AUGUSTA – After a chaotic Wednesday night that found the Maine Senate grappling with repealing the state’s school fingerprinting law, the senators apparently had a change of heart Thursday and signed on to a House version of the bill that limits criminal background checks to new hires only.

LD 890 now faces a final vote in each chamber and a promised veto by Gov. John E. Baldacci who believes Maine children are best served by the current law. Despite intensive lobbying by lawmakers and others, the governor said Thursday he will not negotiate his veto pledge.

“We’re going to stay right where we are on this one,” Baldacci said Thursday night.

On Wednesday, the Senate took up LD 890, the new hires bill, and LD 653, a bill that would repeal the state’s mandatory fingerprinting policy for school employees. With 32 members present, the Senate tied twice on the repeal measure before postponing further action. The lawmakers then went on to reject the new-hires bill 20-12 after that bill had been approved earlier in the House 75-54.

But Thursday morning, with no debate, Sen. Richard Bennett, R-Norway, moved to kill the repeal bill and the motion was accepted without a roll call vote.

Meanwhile, in the House, lawmakers refused to reconsider their vote on the new-hires bill. Later in the day, the Senate capitulated and reversed its earlier stand by voting 19-16 in favor of that measure.

The close votes in the House and Senate almost certainly assure the governor his veto will be sustained. It requires two-thirds of the membership present in both houses to override a governor’s veto.

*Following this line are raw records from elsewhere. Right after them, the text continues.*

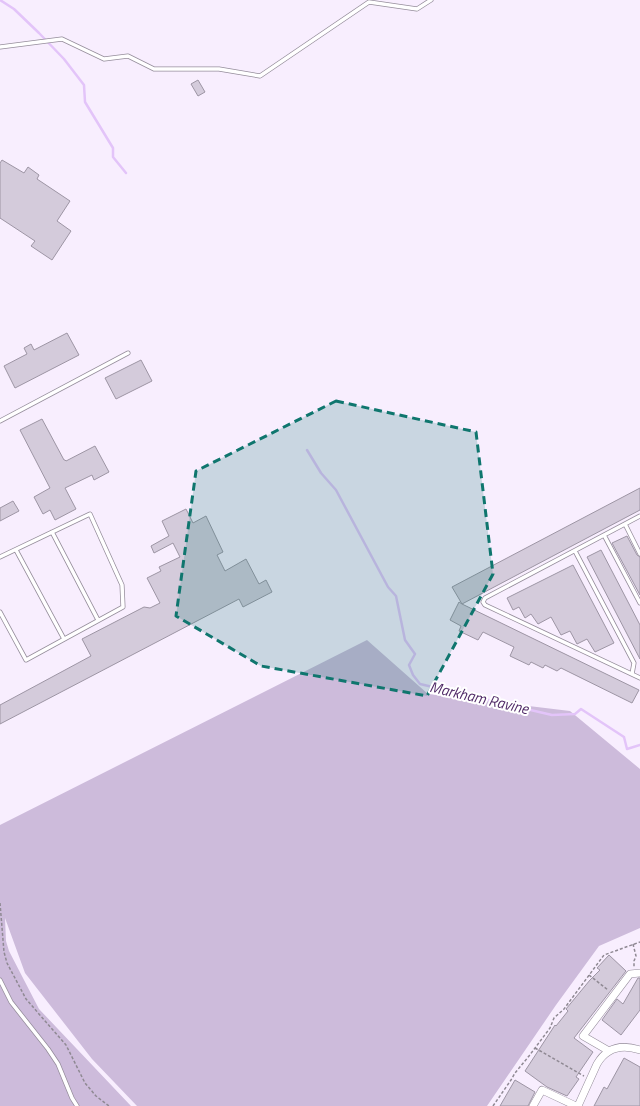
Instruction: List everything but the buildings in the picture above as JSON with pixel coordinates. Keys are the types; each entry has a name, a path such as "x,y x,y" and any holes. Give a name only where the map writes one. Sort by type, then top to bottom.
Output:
{"street":[{"path":"609,1051 583,1036 630,974 637,973"},
{"path":"533,1106 542,1090 577,1106 600,1058 609,1051 619,1048 630,1046 640,1050"}],"lane":[{"path":"0,47 62,39 104,59 128,56 154,69 219,69 260,76 368,2 417,9 431,0"},
{"path":"0,421 128,353"},
{"path":"0,557 90,514 122,586 123,607 26,660 0,612"},
{"path":"640,516 485,598 483,602 485,605 640,678"},
{"path":"625,524 640,554"},
{"path":"52,532 98,620"},
{"path":"604,535 640,603"},
{"path":"16,550 64,639"},
{"path":"575,551 634,663 632,674"},
{"path":"0,980 11,1002 58,1064 72,1098 77,1106"}],"path":[{"path":"0,902 6,963 26,999 66,1045 84,1083 96,1096 109,1106"},
{"path":"492,1106 515,1073 550,1028 554,1018 564,1009 605,954 640,942"},
{"path":"632,944 636,956 633,965 637,973"},
{"path":"589,975 614,994"},
{"path":"535,1048 590,1080"}],"highlighted area":[{"path":"336,401 476,432 493,574 427,696 261,666 176,616 196,471"}],"shaded area":[{"path":"367,640 428,694 570,711 640,769 640,928 599,946 556,1005 487,1106 137,1106 92,1059 25,973 5,918 6,941 9,951 39,1009 131,1106 0,1106 0,825"}],"waterway":[{"name":"Markham Ravine","path":"0,0 14,9 39,33 64,59 84,85 85,102 113,148 113,157 126,173"},
{"name":"Markham Ravine","path":"307,450 321,473 336,490 388,587 396,596 405,640 415,654 409,665 413,675 420,684 552,715 575,714 581,709 624,737 627,749 640,745"}]}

Officials with the Maine Education Association estimate about 80 percent of Maine’s teachers already have complied with the state’s phased-in 1999 law, leaving about 4,000 teachers who still must be fingerprinted. The teachers’ union estimates that 45 teachers have left the profession as a matter of conscience rather than submit to a law viewed by many as professionally demeaning and personally humiliating. Baldacci and other proponents maintain that current law is the only way to ensure sexual predators will be kept out of Maine schools.